WORK TASK 1:
In the hex element vtkhdf diff, condense the block beginning "@@ -2444,7 +2444,8 @@" into a short list that keeps its main facts.
WORK TASK 2:
From the hex element vtkhdf diff, write out the passage starting with "openmc/mesh.py" and going on through "dset.resize(origLen + array.shape[0], axis=0)", with no changes.

──────── SUPPLIED TEXT

Adding support for hex elements in the vtkhdf writer function

Author: pshriwise

openmc/mesh.py

@@ -2444,7 +2444,8 @@ class UnstructuredMesh(MeshBase):
     _UNSUPPORTED_ELEM = -1
     _LINEAR_TET = 0
     _LINEAR_HEX = 1
-    _VTK_TETRA = 10
+    _VTK_TET = 10
+    _VTK_HEX = 12
 
     def __init__(self, filename: PathLike, library: str, mesh_id: int | None = None,
                  name: str = '', length_multiplier: float = 1.0,
@@ -2814,29 +2815,33 @@ def append_dataset(dset, array):
             dset.resize(origLen + array.shape[0], axis=0)
             dset[origLen:] = array
 
-        if self.library != "moab":
-            raise NotImplementedError("VTKHDF output is only supported for MOAB meshes")

────────────────
──────── SOURCE MATERIAL

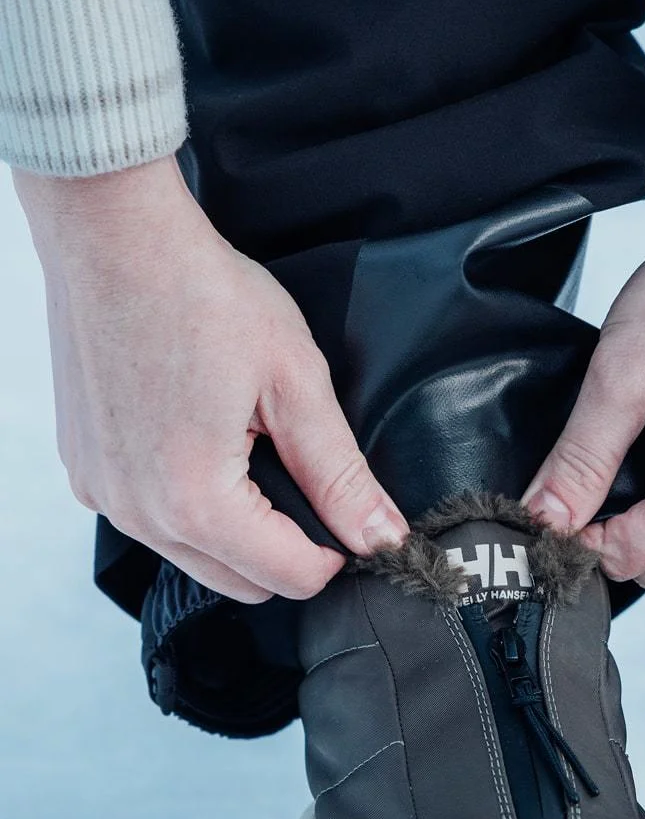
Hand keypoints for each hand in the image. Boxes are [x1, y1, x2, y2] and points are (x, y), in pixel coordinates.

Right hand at [14, 157, 406, 603]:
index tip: (350, 507)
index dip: (338, 552)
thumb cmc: (201, 293)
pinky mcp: (86, 471)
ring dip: (241, 530)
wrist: (113, 235)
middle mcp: (139, 513)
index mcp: (195, 501)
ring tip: (254, 450)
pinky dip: (192, 505)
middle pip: (245, 583)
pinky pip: (155, 522)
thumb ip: (342, 476)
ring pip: (199, 559)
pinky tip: (207, 443)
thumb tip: (384, 537)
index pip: (292, 579)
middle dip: (289, 548)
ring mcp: (103, 494)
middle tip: (306, 476)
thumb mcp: (297, 384)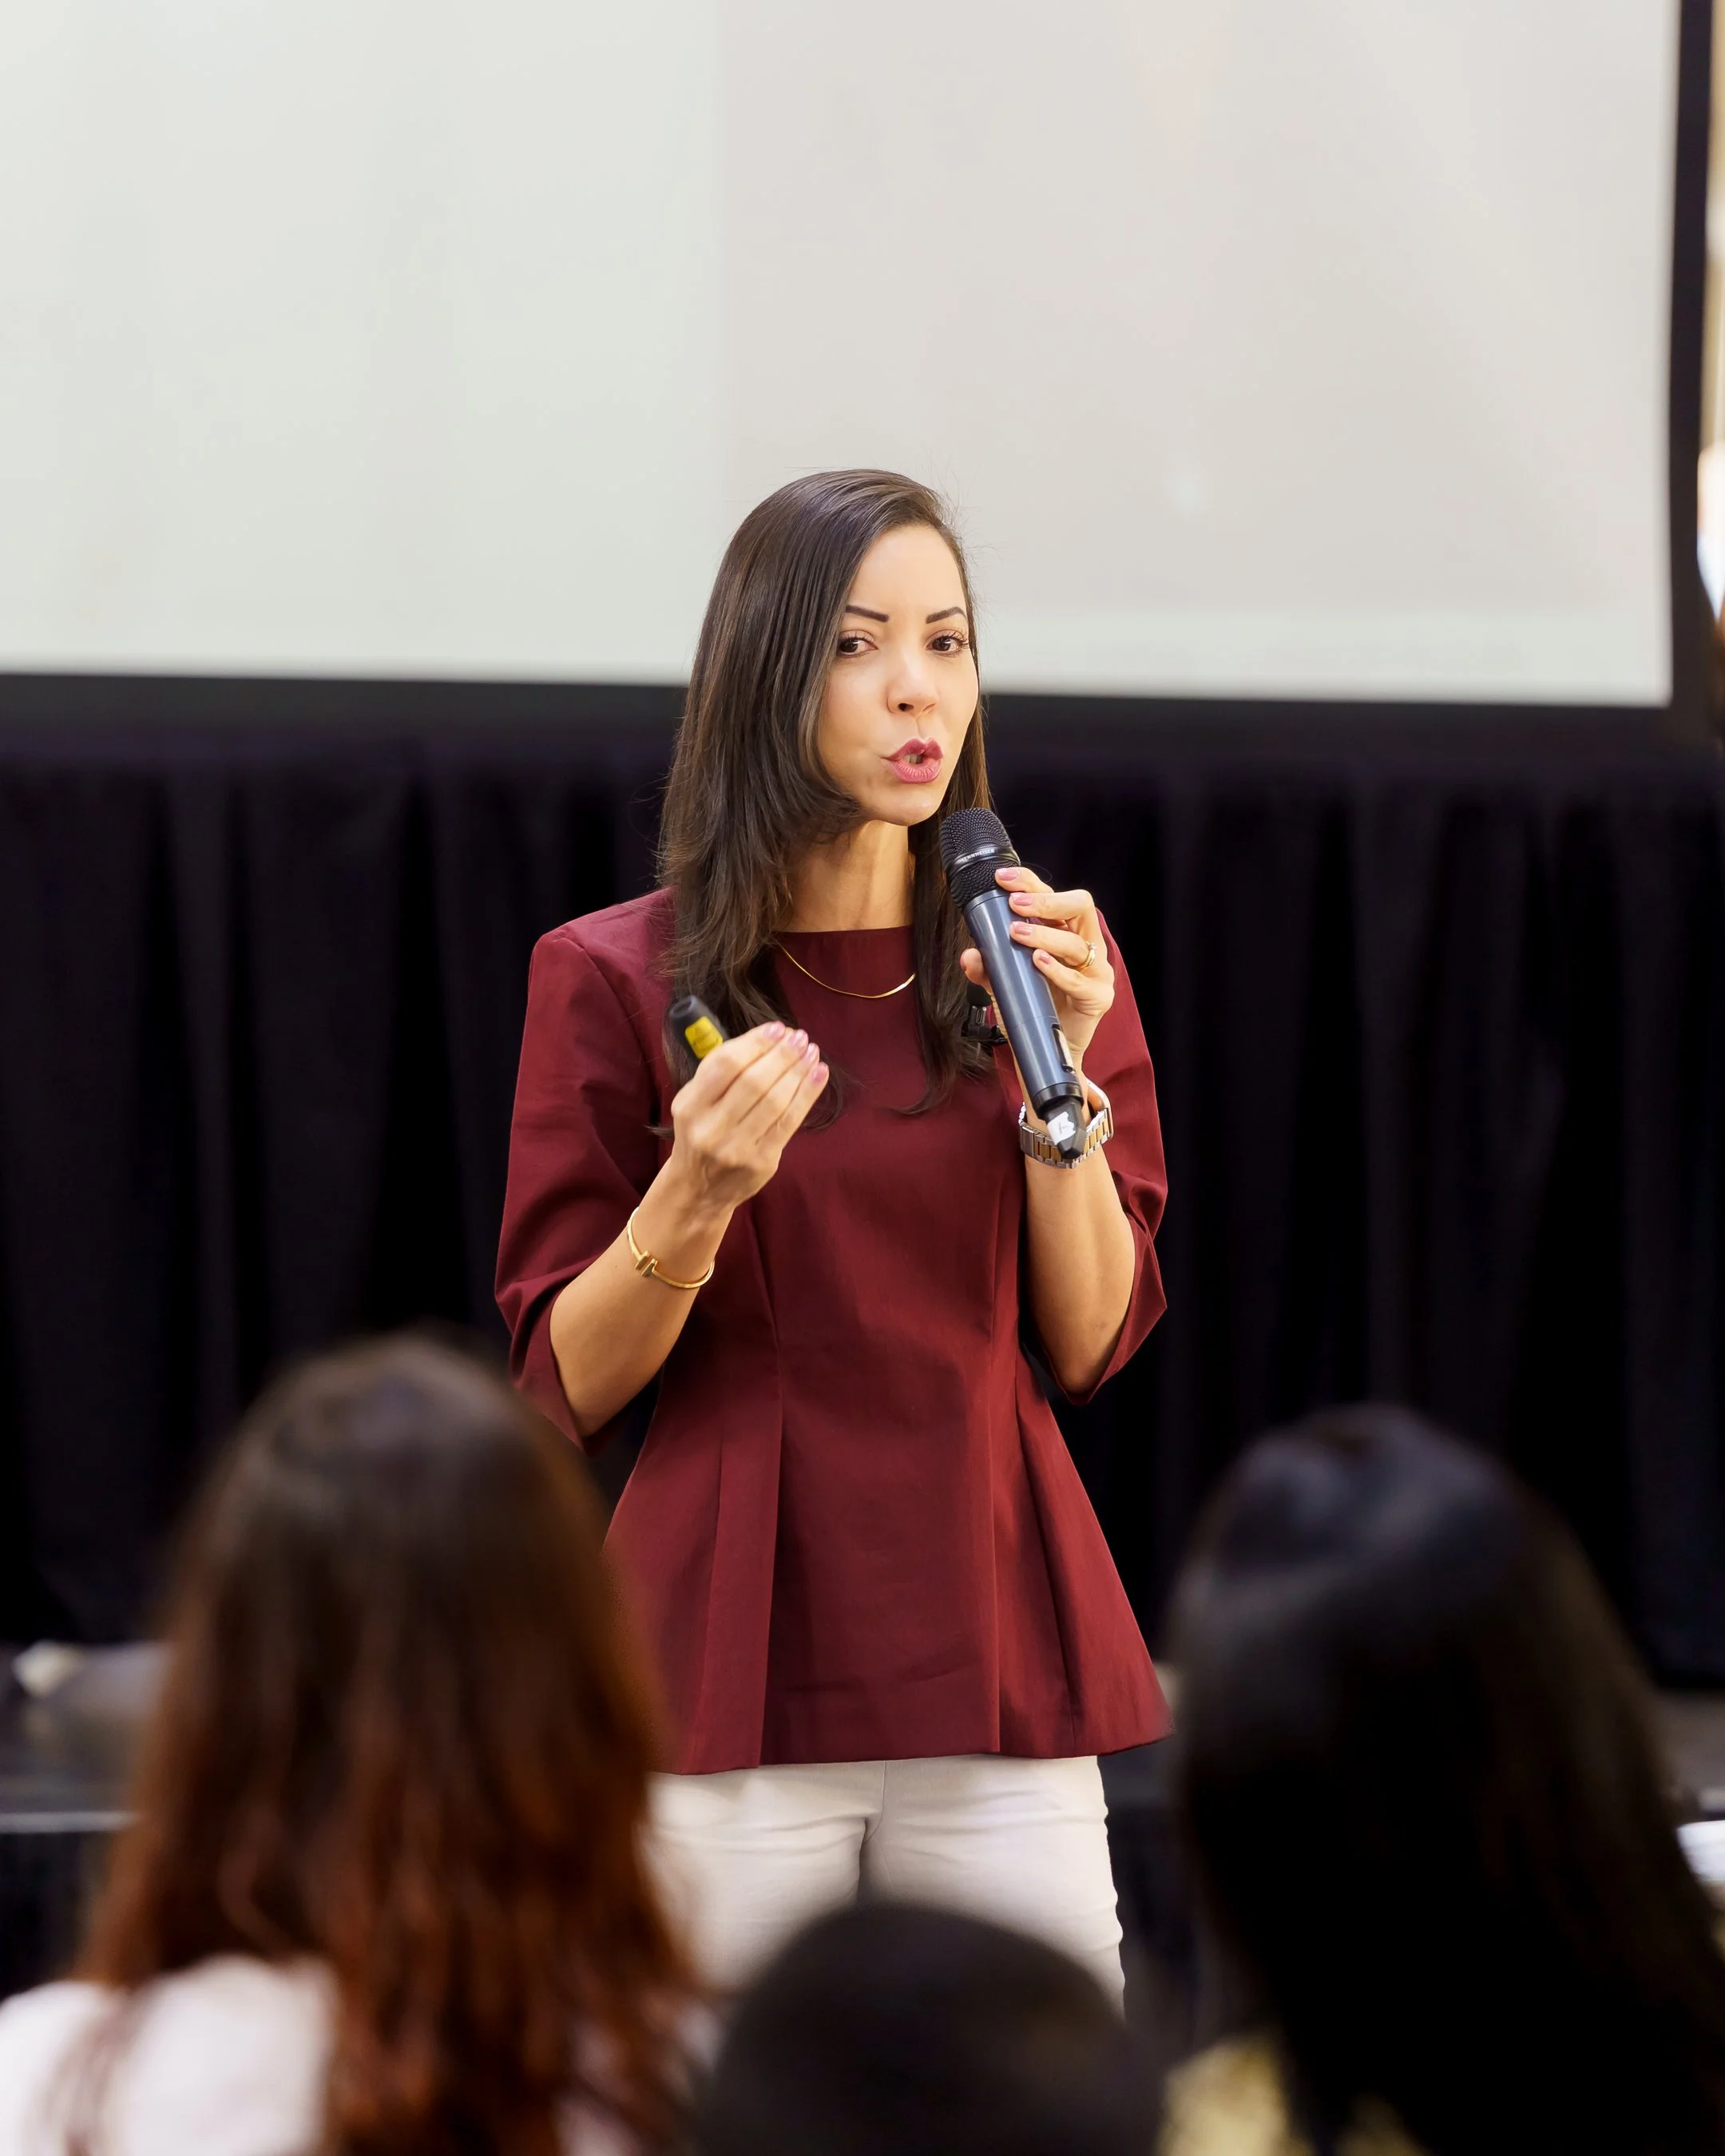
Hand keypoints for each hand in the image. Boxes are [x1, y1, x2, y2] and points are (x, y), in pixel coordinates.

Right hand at [664, 1021, 828, 1217]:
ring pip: (775, 1101)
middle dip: (782, 1055)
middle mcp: (710, 1127)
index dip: (755, 1043)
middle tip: (800, 1037)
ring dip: (798, 1071)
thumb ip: (720, 1072)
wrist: (699, 1189)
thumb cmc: (702, 1132)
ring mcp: (736, 1147)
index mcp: (690, 1105)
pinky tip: (818, 1075)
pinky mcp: (762, 1162)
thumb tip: (768, 1038)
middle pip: (753, 1082)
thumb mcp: (695, 1102)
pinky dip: (807, 1094)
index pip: (725, 1064)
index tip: (777, 1028)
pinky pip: (789, 1122)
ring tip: (812, 1052)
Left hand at [959, 865, 1114, 1061]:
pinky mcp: (1099, 997)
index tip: (1003, 878)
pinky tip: (1038, 963)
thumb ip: (988, 968)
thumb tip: (969, 955)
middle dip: (1047, 901)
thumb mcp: (1005, 983)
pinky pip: (1079, 981)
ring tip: (1018, 935)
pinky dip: (1057, 971)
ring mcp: (1096, 970)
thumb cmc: (1035, 1007)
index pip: (1054, 897)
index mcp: (1066, 932)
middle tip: (1015, 904)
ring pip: (1076, 943)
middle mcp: (1085, 945)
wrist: (1049, 1050)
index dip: (1031, 883)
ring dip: (1045, 935)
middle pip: (1080, 907)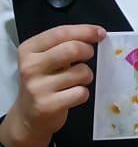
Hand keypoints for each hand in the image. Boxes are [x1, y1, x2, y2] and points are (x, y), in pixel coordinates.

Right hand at [3, 24, 104, 146]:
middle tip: (87, 57)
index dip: (85, 31)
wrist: (29, 115)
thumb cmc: (44, 81)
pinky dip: (83, 93)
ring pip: (81, 72)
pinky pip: (81, 92)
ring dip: (86, 75)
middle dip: (87, 51)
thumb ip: (65, 44)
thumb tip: (97, 34)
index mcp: (29, 50)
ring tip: (76, 80)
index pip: (60, 33)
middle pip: (72, 49)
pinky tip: (73, 94)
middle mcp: (30, 67)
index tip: (100, 33)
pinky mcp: (48, 106)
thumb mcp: (46, 58)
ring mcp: (38, 87)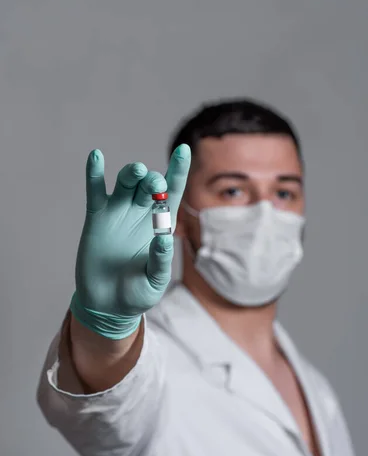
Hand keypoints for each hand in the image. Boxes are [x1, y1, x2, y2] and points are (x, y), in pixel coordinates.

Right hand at [70, 144, 190, 338]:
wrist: (108, 305)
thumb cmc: (137, 294)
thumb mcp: (155, 282)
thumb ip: (160, 262)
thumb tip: (164, 239)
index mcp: (161, 226)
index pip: (173, 193)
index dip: (178, 171)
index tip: (184, 150)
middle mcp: (141, 215)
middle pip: (150, 186)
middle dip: (154, 180)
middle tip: (155, 185)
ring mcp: (118, 214)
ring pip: (126, 184)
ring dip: (132, 173)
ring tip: (137, 172)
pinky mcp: (97, 219)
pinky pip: (95, 192)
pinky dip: (94, 174)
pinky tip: (96, 157)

────────────────

WORKED SOLUTION 1:
- The change is in class UnstructuredMesh, lines 2444 onward, growing from 7 to 8 lines.
- These constants are unchanged: _UNSUPPORTED_ELEM = -1, _LINEAR_TET = 0, _LINEAR_HEX = 1.
- _VTK_TETRA = 10 is removed.
- _VTK_TET = 10 and _VTK_HEX = 12 are added.

WORKED SOLUTION 2:
openmc/mesh.py

@@ -2444,7 +2444,8 @@ class UnstructuredMesh(MeshBase):
     _UNSUPPORTED_ELEM = -1
     _LINEAR_TET = 0
     _LINEAR_HEX = 1
-    _VTK_TETRA = 10
+    _VTK_TET = 10
+    _VTK_HEX = 12
 
     def __init__(self, filename: PathLike, library: str, mesh_id: int | None = None,
                  name: str = '', length_multiplier: float = 1.0,
@@ -2814,29 +2815,33 @@ def append_dataset(dset, array):
             dset.resize(origLen + array.shape[0], axis=0)